Instruction: For the entries below, print exactly the lines between the line holding "- Bump pypa/gh-action-pypi-publish" and the line holding "- MAINT: Add", inclusive, and nothing else.

= Beginning of Section =

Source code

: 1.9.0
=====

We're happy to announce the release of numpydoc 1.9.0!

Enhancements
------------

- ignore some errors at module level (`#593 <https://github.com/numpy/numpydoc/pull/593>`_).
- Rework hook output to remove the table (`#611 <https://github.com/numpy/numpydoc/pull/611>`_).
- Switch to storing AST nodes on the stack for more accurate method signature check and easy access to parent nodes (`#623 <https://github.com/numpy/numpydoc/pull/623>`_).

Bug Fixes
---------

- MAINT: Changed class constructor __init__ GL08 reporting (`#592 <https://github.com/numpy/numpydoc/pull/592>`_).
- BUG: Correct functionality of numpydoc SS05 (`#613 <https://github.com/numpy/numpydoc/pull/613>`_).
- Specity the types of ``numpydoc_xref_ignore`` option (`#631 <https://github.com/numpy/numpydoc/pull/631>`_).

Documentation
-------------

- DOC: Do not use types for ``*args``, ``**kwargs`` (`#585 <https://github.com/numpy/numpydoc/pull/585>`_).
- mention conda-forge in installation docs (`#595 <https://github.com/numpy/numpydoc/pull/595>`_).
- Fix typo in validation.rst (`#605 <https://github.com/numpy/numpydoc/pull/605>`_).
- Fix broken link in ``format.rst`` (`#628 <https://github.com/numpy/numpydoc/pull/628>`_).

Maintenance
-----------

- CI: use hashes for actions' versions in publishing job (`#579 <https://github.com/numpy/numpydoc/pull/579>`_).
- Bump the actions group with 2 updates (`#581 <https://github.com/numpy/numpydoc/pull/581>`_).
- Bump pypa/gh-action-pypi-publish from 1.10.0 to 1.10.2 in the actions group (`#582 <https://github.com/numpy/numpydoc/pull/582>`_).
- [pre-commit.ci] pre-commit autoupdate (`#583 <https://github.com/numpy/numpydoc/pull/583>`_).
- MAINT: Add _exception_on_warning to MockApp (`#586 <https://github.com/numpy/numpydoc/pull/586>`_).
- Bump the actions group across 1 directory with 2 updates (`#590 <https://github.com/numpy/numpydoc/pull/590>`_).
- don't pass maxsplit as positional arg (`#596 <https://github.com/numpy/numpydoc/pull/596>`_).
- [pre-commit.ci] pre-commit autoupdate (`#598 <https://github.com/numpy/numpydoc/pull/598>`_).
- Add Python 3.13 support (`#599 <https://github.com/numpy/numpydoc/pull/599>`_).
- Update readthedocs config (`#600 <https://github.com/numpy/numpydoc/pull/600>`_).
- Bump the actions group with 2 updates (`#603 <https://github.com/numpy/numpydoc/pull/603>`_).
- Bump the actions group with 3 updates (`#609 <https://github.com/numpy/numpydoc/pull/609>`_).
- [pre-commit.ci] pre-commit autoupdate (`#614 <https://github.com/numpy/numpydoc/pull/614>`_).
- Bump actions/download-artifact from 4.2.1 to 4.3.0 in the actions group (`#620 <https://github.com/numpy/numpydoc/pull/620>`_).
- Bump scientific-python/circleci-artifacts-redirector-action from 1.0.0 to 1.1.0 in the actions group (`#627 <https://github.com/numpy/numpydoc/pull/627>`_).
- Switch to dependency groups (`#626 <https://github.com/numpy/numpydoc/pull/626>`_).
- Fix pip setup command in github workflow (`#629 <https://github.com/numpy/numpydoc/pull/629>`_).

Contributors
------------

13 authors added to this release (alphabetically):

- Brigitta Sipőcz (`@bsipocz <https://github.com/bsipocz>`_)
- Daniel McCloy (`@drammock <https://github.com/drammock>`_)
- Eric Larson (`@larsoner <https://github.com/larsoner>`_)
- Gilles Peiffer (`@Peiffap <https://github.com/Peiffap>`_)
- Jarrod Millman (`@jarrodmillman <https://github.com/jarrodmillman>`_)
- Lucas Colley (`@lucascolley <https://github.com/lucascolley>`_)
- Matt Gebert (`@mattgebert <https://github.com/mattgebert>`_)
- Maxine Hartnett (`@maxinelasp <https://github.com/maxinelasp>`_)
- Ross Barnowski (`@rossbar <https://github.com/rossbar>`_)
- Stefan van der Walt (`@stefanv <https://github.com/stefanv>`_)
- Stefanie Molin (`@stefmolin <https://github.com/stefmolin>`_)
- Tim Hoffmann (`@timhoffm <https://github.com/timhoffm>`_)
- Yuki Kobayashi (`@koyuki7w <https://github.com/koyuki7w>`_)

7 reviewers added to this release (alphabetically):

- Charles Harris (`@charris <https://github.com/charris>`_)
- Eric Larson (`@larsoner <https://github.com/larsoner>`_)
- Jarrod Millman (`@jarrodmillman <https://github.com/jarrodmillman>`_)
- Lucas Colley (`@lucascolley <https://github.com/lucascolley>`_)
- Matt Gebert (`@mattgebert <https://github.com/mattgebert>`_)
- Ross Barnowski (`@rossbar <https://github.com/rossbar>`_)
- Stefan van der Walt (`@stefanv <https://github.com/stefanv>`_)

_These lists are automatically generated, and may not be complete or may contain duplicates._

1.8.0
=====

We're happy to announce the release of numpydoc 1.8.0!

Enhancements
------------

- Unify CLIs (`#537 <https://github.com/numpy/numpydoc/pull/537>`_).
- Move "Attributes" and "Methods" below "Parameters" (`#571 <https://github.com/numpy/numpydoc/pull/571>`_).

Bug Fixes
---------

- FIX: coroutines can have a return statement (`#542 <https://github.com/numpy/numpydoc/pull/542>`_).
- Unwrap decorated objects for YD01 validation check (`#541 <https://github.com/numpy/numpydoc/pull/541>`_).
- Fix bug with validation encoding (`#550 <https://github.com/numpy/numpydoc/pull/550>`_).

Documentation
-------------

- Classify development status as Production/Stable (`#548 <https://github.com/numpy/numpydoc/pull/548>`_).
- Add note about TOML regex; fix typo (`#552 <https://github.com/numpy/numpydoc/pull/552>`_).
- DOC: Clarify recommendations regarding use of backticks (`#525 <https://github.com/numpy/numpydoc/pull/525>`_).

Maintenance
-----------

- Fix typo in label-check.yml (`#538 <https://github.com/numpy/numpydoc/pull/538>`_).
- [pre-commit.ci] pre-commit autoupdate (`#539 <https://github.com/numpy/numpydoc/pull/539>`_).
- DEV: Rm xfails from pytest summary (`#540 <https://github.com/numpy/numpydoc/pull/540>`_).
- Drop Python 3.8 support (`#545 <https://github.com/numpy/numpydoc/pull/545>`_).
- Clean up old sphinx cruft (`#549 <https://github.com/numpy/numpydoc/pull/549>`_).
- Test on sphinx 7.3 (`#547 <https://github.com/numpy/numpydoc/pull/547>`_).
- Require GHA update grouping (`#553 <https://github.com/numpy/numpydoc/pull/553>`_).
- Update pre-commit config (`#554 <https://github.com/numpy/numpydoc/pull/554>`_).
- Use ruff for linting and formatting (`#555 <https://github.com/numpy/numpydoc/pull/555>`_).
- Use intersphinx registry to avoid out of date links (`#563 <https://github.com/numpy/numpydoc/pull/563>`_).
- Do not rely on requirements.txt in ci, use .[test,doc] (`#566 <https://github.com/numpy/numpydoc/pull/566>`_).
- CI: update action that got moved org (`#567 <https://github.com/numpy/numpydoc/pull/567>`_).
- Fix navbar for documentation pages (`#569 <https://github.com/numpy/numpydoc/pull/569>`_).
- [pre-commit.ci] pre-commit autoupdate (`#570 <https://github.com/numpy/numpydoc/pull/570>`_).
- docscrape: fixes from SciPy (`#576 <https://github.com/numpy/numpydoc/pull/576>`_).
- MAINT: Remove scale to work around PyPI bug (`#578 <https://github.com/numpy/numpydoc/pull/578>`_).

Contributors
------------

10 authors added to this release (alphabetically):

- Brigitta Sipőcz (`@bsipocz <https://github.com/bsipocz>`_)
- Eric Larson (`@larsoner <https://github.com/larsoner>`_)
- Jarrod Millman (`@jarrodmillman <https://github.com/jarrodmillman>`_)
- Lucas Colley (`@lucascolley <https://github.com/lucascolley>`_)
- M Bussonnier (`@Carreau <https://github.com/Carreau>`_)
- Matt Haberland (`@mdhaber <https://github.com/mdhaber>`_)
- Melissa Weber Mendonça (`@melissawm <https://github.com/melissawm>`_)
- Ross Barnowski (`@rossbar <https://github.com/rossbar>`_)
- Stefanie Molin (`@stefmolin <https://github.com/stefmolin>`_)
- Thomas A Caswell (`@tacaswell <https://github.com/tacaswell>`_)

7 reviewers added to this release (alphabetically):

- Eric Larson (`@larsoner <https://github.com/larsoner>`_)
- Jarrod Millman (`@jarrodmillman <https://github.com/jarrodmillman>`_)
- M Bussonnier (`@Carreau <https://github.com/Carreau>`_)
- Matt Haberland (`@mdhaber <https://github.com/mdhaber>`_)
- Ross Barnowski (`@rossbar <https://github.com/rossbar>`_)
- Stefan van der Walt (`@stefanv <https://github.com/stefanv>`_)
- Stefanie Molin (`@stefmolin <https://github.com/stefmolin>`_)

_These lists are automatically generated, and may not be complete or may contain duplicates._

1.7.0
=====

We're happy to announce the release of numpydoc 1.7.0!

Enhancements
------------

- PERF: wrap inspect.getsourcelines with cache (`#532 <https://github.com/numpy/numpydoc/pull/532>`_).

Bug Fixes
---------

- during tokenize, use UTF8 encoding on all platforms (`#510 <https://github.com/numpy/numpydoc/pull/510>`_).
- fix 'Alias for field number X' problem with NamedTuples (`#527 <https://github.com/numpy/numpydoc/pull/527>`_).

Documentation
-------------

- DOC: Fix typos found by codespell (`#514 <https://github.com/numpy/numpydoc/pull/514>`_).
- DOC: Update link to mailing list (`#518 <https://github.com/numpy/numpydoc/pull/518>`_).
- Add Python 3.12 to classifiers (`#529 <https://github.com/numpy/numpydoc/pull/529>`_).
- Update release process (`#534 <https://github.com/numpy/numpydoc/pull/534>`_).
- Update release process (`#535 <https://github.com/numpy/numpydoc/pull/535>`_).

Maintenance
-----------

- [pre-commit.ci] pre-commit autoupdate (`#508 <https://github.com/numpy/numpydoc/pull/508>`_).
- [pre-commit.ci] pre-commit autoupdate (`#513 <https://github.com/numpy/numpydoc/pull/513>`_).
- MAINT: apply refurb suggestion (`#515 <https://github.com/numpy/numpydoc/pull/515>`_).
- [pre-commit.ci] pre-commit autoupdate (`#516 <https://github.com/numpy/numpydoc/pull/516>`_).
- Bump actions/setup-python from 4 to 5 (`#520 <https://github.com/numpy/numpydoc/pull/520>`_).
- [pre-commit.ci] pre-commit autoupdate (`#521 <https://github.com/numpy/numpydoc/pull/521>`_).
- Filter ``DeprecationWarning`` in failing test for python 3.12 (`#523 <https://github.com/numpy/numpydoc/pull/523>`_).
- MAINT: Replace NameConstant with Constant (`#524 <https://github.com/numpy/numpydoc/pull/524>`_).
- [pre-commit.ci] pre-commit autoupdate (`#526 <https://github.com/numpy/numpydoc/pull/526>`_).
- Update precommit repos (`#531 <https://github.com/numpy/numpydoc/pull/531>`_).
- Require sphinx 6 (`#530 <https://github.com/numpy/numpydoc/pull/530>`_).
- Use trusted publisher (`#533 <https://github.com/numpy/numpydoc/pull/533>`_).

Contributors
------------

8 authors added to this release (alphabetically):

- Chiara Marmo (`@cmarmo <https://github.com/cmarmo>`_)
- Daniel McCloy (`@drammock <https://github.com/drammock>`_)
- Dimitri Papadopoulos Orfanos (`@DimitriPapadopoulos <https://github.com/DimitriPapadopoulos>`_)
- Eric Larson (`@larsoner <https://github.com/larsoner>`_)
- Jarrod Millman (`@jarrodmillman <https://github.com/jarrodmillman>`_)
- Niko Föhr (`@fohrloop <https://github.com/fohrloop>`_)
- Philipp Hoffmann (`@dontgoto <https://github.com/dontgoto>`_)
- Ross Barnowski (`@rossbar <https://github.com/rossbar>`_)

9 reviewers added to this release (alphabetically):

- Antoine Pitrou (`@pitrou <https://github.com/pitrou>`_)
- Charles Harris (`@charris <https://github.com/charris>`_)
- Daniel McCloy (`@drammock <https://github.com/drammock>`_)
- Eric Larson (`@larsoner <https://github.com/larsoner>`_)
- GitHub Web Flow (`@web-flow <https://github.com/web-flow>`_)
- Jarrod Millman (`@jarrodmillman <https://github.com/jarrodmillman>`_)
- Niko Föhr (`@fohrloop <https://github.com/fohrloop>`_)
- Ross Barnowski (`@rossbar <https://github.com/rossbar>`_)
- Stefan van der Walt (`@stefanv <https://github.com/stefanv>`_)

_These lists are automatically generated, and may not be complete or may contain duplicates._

= End of Section =

Response area:
- Bump pypa/gh-action-pypi-publish from 1.10.0 to 1.10.2 in the actions group (`#582 <https://github.com/numpy/numpydoc/pull/582>`_).
- [pre-commit.ci] pre-commit autoupdate (`#583 <https://github.com/numpy/numpydoc/pull/583>`_).
- MAINT: Add _exception_on_warning to MockApp (`#586 <https://github.com/numpy/numpydoc/pull/586>`_).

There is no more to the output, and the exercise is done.